How to prove that lim sup $a_{n} \leq b$

Question

Assume that $(a_{n})$ is a bounded sequence, prove that lim sup $a_{n} \leq b$ iff, for every $\epsilon > 0$, there exists an $N \in \mathbb{N}$ so that $n \geq N$ implies $a_{n} \leq b + \epsilon$

First of all, I'm a little unclear on what $b$ is, so I just assumed that $b \in \mathbb{R}$.

Proof: ($\Rightarrow$)

Assume that lim sup $a_{n} = a$, then by definition, for every $\epsilon > 0$, there exists an $N \in \mathbb{N}$ such that $n \geq N$ implies that $a_{n} < a + \epsilon$ And given that $a \leq b$, it holds that $a_{n} < b + \epsilon$. Is this correct?
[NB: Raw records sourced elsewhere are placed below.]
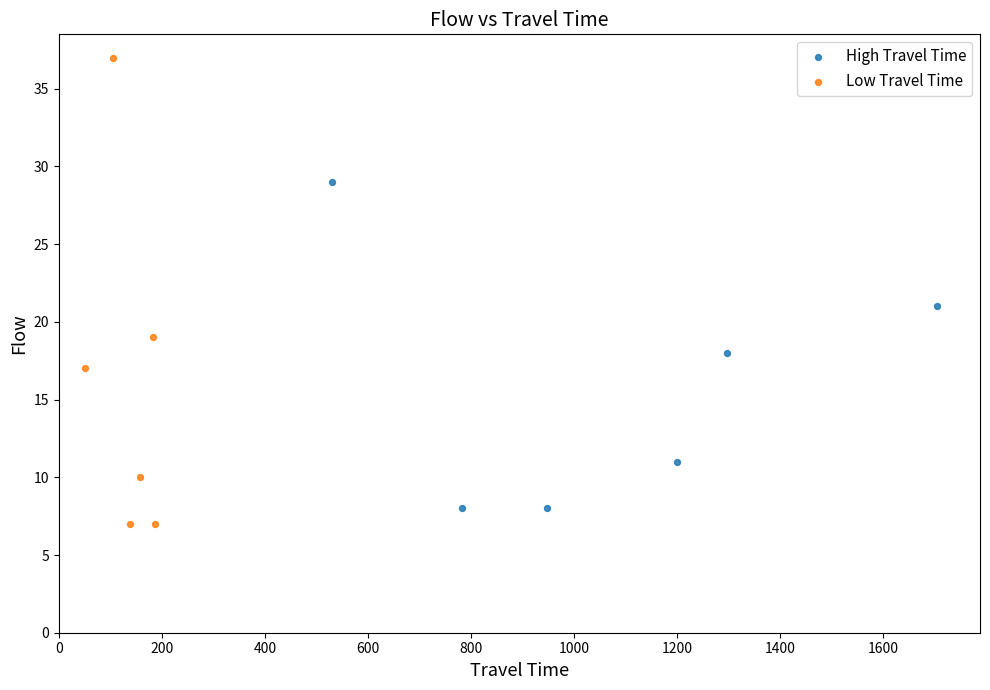

Which series contains the highest Y value?

Low Travel Time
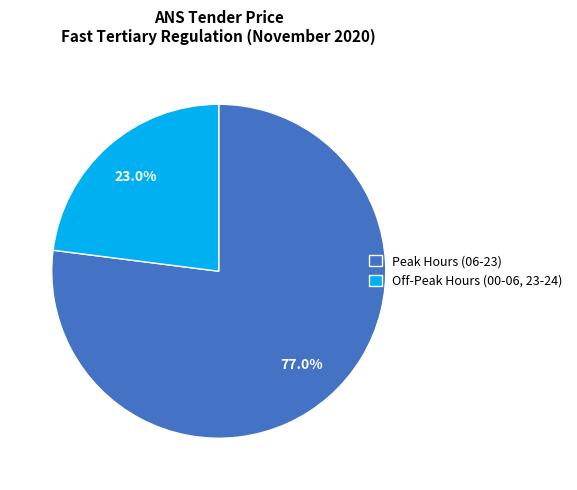

Rank the categories by value from highest to lowest.

Peak Hours (06-23), Off-Peak Hours (00-06, 23-24)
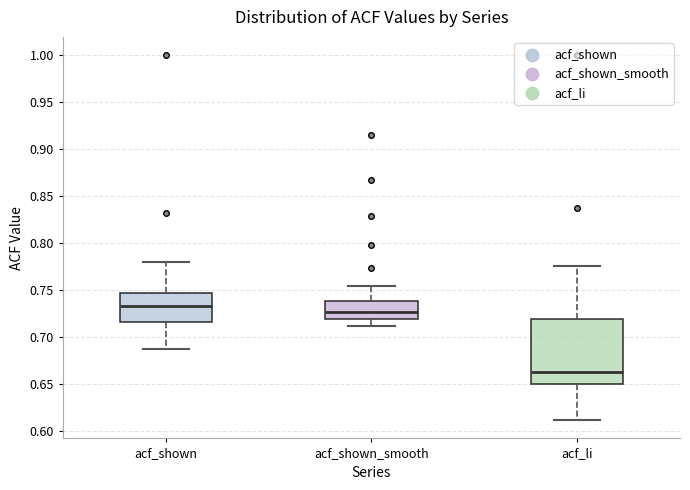

Reading left to right, read every box against the y-axis: the position of its median line, the range the box covers, and the ends of its whiskers. The values are not printed on the chart, so give them approximately, as read against the axis.

acf_shown: median 0.735, box 0.715 to 0.745, whiskers 0.690 to 0.780
acf_shown_smooth: median 0.730, box 0.720 to 0.740, whiskers 0.710 to 0.755
acf_li: median 0.665, box 0.650 to 0.720, whiskers 0.610 to 0.775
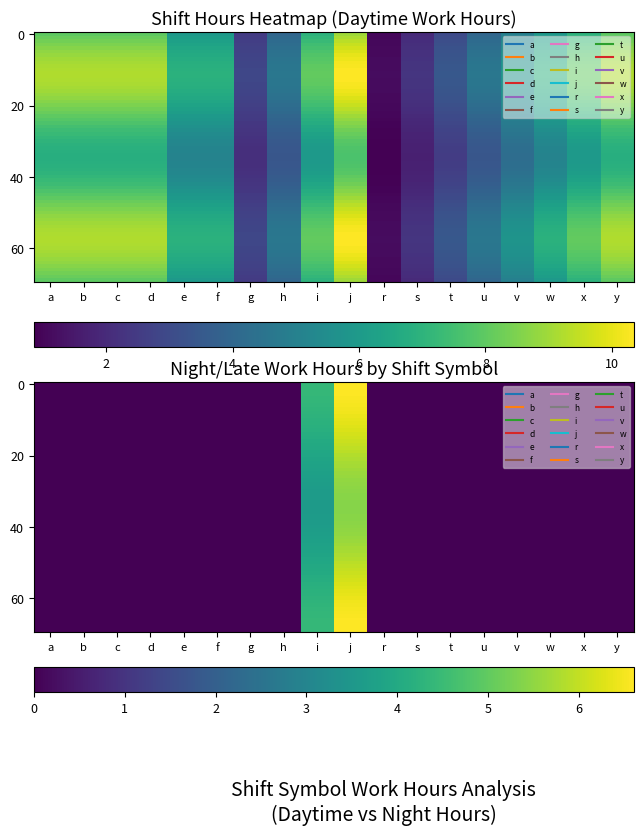

Rank the categories by value from highest to lowest.

j, b, c, y, a, d, x, i, e, w, f, v, h, u, t, g, s, r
($\Leftarrow$) If for every $\epsilon > 0$, there exists an $N \in \mathbb{N}$ so that $n \geq N$ implies $a_{n} \leq b + \epsilon$, then...I'm not sure as how to continue from here.

Answer 1

Continuing your argument on ($\Leftarrow$):

..$\limsup a_n\leq b+\epsilon$. This is true for each positive $\epsilon$ so automatically implies that $\limsup a_n\leq b$